Reconstruction of perceptual experiences from brain activity offers a unique window into how population neural responses represent sensory information. Although decoding visual content from functional MRI (fMRI) has seen significant success, reconstructing arbitrary sounds remains challenging due to the fine temporal structure of auditory signals and the coarse temporal resolution of fMRI. Drawing on the hierarchical auditory features of deep neural networks (DNNs) with progressively larger time windows and their neural activity correspondence, we introduce a method for sound reconstruction that integrates brain decoding of DNN features and an audio-generative model. DNN features decoded from auditory cortical activity outperformed spectrotemporal and modulation-based features, enabling perceptually plausible reconstructions across diverse sound categories. Behavioral evaluations and objective measures confirmed that these reconstructions preserved short-term spectral and perceptual properties, capturing the characteristic timbre of speech, animal calls, and musical instruments, while the reconstructed sounds did not reproduce longer temporal sequences with fidelity. Leave-category-out analyses indicated that the method generalizes across sound categories.
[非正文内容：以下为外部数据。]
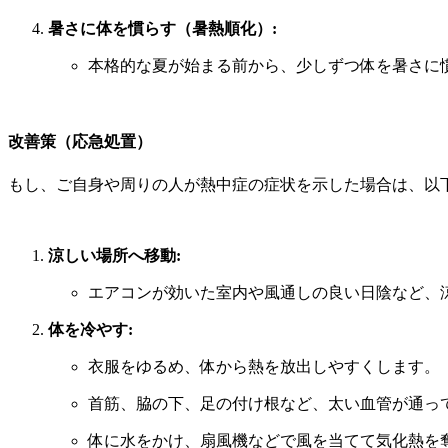
暑さに体を慣らす（暑熱順化）:
本格的な夏が始まる前から、少しずつ体を暑さに
改善策（応急処置）
もし、ご自身や周りの人が熱中症の症状を示した場合は、以
涼しい場所へ移動:
エアコンが効いた室内や風通しの良い日陰など、
体を冷やす:
衣服をゆるめ、体から熱を放出しやすくします。
首筋、脇の下、足の付け根など、太い血管が通っ
体に水をかけ、扇風機などで風を当てて気化熱を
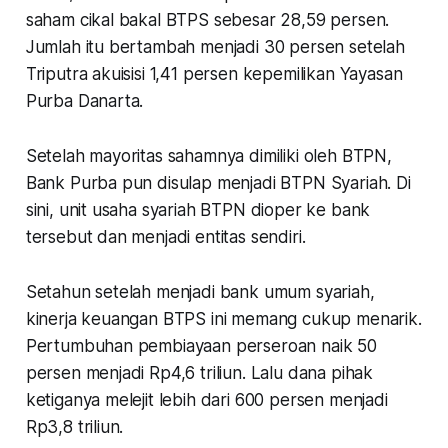
saham cikal bakal BTPS sebesar 28,59 persen.
Jumlah itu bertambah menjadi 30 persen setelah
Triputra akuisisi 1,41 persen kepemilikan Yayasan
Purba Danarta.
Setelah mayoritas sahamnya dimiliki oleh BTPN,
Bank Purba pun disulap menjadi BTPN Syariah. Di
sini, unit usaha syariah BTPN dioper ke bank
tersebut dan menjadi entitas sendiri.
Setahun setelah menjadi bank umum syariah,
kinerja keuangan BTPS ini memang cukup menarik.
Pertumbuhan pembiayaan perseroan naik 50
persen menjadi Rp4,6 triliun. Lalu dana pihak
ketiganya melejit lebih dari 600 persen menjadi
Rp3,8 triliun.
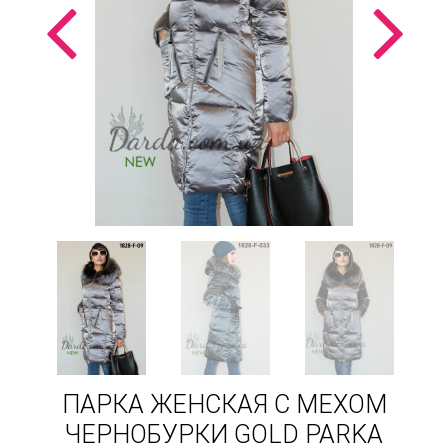
ПАРКА ЖЕНСКАЯ С МЕХОМ
ЧЕРНОБУРКИ GOLD PARKA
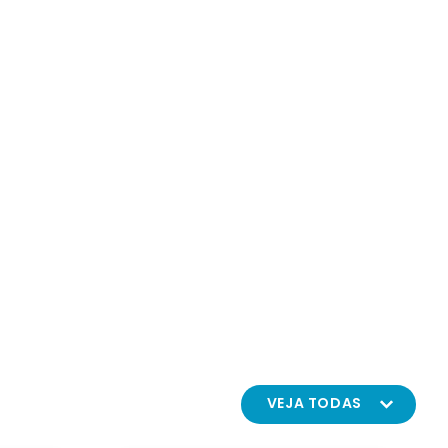
VEJA TODAS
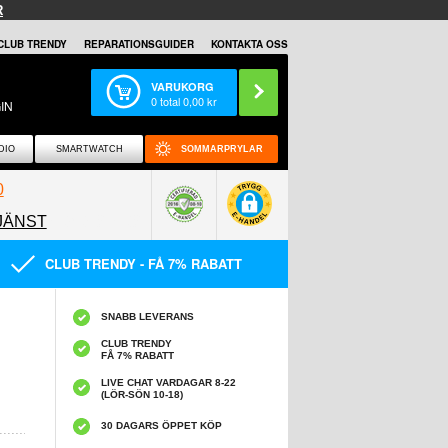
R
CLUB TRENDY
REPARATIONSGUIDER
KONTAKTA OSS
VARUKORG
0
total
0,00
kr
IN
DIO
SMARTWATCH
SOMMARPRYLAR
0
JÄNST
0858097089
CLUB TRENDY - FÅ 7% RABATT
SNABB LEVERANS
CLUB TRENDY
FÅ 7% RABATT
LIVE CHAT VARDAGAR 8-22
(LÖR-SÖN 10-18)
30 DAGARS ÖPPET KÖP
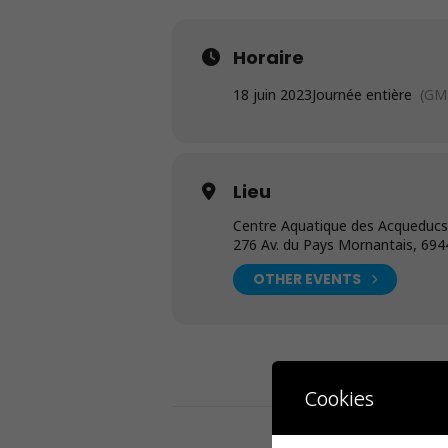
Horaire
18 juin 2023
Journée entière
(GM
Lieu
Centre Aquatique des Acqueducs
276 Av. du Pays Mornantais, 69
OTHER EVENTS
Cookies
Reconstructions at higher DNN layers and from early auditory regions revealed distinct contributions to decoding performance. Applying the model to a selective auditory attention ("cocktail party") task further showed that reconstructions reflected the attended sound more strongly than the unattended one in some of the subjects. Despite its inability to reconstruct exact temporal sequences, which may reflect the limited temporal resolution of fMRI, our framework demonstrates the feasibility of mapping brain activity to auditory experiences-a step toward more comprehensive understanding and reconstruction of internal auditory representations.

利用深度神经网络表征,可以从人类神经成像数据重构自然声音。
从大脑活动中重建感知经验提供了一个独特的窗口,了解群体神经反应如何代表感觉信息。尽管从功能性磁共振成像(fMRI)解码视觉内容已经取得了重大成功,但由于听觉信号的精细时间结构和fMRI的粗时间分辨率,重建任意声音仍然具有挑战性。利用时间窗逐渐增大的深度神经网络(DNN)的层次听觉特征及其神经活动对应关系,我们引入了一种声音重建方法,该方法将DNN特征的大脑解码与音频生成模型相结合。从听觉皮层活动解码的DNN特征优于光谱时间和基于调制的特征,能够在不同的声音类别中实现感知上合理的重建。行为评估和客观测量证实,这些重建保留了短期频谱和感知特性,捕获了语音、动物叫声和乐器的特征音色,而重建的声音无法再现更长的时间序列。留类分析表明,该方法可以推广到不同的声音类别。在较高级DNN层和早期听觉区域的重建显示出对解码性能的不同贡献。将该模型应用于选择性听觉注意(“鸡尾酒会”)任务进一步表明,在一些受试者中,被注意的声音比未被注意的声音更能反映被注意的声音。尽管它无法重建精确的时间序列,这可能反映了fMRI有限的时间分辨率,但我们的框架证明了将大脑活动映射到听觉体验的可行性,这是迈向更全面理解和重建内部听觉表征的一步。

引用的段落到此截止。